▸ Dataset records:
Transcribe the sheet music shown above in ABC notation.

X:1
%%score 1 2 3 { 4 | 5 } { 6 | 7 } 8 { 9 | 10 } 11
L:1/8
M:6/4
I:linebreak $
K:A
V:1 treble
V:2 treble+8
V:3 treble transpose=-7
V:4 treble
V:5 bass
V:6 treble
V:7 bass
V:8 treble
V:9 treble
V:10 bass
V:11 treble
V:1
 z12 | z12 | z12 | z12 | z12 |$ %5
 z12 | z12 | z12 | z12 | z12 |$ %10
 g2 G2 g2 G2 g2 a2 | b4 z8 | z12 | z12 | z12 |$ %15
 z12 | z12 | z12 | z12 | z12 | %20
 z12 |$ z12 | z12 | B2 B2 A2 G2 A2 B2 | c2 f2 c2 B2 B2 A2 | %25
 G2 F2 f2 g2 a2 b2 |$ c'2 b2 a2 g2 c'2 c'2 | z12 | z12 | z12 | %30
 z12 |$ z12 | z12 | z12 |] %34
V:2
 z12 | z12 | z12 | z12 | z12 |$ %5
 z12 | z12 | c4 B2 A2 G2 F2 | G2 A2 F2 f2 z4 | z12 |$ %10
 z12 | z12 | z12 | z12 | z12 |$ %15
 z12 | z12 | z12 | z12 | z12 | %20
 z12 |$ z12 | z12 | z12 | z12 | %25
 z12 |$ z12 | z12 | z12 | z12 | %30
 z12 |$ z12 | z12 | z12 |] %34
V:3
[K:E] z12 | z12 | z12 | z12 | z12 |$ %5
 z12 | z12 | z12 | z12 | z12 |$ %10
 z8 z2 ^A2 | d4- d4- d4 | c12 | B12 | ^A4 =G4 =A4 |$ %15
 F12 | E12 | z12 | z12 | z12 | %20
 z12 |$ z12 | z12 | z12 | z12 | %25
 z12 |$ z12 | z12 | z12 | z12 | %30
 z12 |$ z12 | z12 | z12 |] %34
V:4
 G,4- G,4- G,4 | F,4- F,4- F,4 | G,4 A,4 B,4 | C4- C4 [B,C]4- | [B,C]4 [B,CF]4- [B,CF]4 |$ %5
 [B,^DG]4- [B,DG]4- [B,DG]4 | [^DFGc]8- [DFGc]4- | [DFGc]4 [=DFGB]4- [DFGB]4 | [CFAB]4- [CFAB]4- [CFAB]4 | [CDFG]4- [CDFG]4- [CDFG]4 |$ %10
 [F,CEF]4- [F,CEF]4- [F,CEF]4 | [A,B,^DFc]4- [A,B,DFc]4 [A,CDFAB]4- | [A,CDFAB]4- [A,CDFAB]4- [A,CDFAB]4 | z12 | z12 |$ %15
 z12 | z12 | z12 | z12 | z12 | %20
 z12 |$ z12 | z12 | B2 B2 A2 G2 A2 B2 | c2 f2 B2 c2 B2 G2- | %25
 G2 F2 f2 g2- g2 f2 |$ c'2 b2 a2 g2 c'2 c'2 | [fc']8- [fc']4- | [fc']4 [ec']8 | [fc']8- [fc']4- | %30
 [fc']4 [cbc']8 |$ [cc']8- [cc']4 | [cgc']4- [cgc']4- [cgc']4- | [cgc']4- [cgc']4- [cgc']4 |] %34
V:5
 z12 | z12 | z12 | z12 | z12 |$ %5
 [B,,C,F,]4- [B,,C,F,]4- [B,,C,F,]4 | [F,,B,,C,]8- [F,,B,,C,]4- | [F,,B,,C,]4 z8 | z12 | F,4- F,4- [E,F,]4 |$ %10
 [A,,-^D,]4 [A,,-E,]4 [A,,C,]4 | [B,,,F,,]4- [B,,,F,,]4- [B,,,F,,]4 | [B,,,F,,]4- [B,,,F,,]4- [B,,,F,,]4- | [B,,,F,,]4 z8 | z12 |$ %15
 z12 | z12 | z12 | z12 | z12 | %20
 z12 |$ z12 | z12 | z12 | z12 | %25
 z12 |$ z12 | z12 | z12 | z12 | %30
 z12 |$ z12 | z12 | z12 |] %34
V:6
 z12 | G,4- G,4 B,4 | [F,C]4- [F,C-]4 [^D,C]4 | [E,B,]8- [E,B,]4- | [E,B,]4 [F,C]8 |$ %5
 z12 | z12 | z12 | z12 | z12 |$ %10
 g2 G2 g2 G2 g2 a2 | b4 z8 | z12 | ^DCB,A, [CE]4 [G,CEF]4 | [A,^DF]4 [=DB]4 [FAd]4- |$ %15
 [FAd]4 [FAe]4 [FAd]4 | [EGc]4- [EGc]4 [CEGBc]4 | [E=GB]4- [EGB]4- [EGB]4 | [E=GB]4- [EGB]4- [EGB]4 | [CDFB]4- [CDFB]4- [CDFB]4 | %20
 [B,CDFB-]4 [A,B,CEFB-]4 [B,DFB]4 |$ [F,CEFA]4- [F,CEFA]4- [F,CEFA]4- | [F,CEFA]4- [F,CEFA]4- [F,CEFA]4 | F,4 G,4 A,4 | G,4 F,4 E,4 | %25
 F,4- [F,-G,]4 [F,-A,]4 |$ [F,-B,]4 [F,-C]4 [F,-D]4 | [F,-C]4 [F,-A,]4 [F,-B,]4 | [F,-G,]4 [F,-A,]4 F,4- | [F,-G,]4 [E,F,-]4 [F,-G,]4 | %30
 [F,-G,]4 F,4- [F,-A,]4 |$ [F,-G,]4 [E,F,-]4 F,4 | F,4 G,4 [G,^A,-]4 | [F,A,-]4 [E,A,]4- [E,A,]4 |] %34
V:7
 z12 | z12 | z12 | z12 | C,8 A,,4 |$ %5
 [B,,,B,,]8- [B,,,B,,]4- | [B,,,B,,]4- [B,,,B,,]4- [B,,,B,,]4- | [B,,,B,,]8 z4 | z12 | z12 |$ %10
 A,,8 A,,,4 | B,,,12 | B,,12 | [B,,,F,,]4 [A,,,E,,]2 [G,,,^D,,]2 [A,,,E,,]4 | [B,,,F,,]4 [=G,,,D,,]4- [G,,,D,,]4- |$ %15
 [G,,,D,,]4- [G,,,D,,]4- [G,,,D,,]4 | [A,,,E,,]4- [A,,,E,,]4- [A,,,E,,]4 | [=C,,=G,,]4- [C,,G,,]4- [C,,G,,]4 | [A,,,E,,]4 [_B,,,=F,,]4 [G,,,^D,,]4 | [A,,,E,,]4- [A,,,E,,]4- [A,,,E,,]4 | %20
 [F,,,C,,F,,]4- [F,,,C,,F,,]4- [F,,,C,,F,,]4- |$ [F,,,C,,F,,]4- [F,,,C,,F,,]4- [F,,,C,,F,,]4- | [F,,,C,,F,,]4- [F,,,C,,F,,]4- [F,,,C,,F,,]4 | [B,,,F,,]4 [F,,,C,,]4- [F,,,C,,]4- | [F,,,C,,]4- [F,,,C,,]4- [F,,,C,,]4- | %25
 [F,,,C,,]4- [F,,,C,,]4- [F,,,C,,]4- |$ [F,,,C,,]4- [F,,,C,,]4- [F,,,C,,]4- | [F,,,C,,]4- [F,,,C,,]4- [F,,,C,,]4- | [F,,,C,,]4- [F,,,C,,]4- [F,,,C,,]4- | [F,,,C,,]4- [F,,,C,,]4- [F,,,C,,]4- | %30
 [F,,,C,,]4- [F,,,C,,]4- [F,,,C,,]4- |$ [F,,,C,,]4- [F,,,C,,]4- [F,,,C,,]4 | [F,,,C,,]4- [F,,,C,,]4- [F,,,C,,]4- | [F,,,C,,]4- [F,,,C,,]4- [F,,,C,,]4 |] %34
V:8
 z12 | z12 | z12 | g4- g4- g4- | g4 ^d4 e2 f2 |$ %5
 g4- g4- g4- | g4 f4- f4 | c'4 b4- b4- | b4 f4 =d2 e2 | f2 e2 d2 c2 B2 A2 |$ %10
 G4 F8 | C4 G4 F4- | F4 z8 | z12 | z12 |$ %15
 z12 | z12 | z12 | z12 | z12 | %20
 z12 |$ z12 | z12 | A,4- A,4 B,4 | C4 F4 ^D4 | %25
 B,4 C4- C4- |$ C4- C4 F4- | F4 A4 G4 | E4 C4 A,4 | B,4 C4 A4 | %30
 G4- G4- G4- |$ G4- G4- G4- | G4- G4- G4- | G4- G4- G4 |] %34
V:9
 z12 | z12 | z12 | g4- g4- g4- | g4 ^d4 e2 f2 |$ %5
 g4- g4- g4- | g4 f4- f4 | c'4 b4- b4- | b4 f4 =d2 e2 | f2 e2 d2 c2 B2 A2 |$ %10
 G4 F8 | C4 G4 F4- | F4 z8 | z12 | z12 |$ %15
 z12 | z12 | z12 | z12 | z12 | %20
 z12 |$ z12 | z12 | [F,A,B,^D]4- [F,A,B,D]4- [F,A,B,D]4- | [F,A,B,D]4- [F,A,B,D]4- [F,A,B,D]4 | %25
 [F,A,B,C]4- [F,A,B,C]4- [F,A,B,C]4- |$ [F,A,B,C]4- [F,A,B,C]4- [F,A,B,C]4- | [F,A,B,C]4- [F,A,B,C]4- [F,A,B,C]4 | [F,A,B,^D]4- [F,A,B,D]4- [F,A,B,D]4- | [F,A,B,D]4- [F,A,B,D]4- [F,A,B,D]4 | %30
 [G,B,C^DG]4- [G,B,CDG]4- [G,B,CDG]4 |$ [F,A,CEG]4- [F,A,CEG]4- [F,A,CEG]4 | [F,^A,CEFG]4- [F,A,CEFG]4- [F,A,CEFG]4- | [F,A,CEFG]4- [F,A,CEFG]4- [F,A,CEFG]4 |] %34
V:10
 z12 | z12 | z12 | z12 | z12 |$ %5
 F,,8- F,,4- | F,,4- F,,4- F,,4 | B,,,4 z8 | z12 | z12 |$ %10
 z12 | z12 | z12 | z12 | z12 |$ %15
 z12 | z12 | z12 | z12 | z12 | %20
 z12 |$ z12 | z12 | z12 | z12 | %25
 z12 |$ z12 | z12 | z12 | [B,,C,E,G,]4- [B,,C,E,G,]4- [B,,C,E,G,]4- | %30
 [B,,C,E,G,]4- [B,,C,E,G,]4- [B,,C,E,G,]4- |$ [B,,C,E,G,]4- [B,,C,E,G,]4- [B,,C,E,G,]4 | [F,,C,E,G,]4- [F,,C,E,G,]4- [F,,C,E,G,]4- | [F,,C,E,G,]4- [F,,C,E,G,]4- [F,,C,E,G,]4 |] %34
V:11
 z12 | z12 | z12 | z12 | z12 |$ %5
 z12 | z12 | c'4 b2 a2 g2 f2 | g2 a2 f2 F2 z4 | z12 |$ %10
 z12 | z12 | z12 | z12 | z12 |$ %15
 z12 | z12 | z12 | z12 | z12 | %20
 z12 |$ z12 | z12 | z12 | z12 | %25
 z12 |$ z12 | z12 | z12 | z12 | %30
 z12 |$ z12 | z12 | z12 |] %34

▸ What is needed: Show each line of the entries above that contains the string "treble", matching case exactly.

▸ Solution to this problem:
V:1 treble
V:2 treble+8
V:3 treble transpose=-7
V:4 treble
V:6 treble
V:8 treble
V:9 treble
V:11 treble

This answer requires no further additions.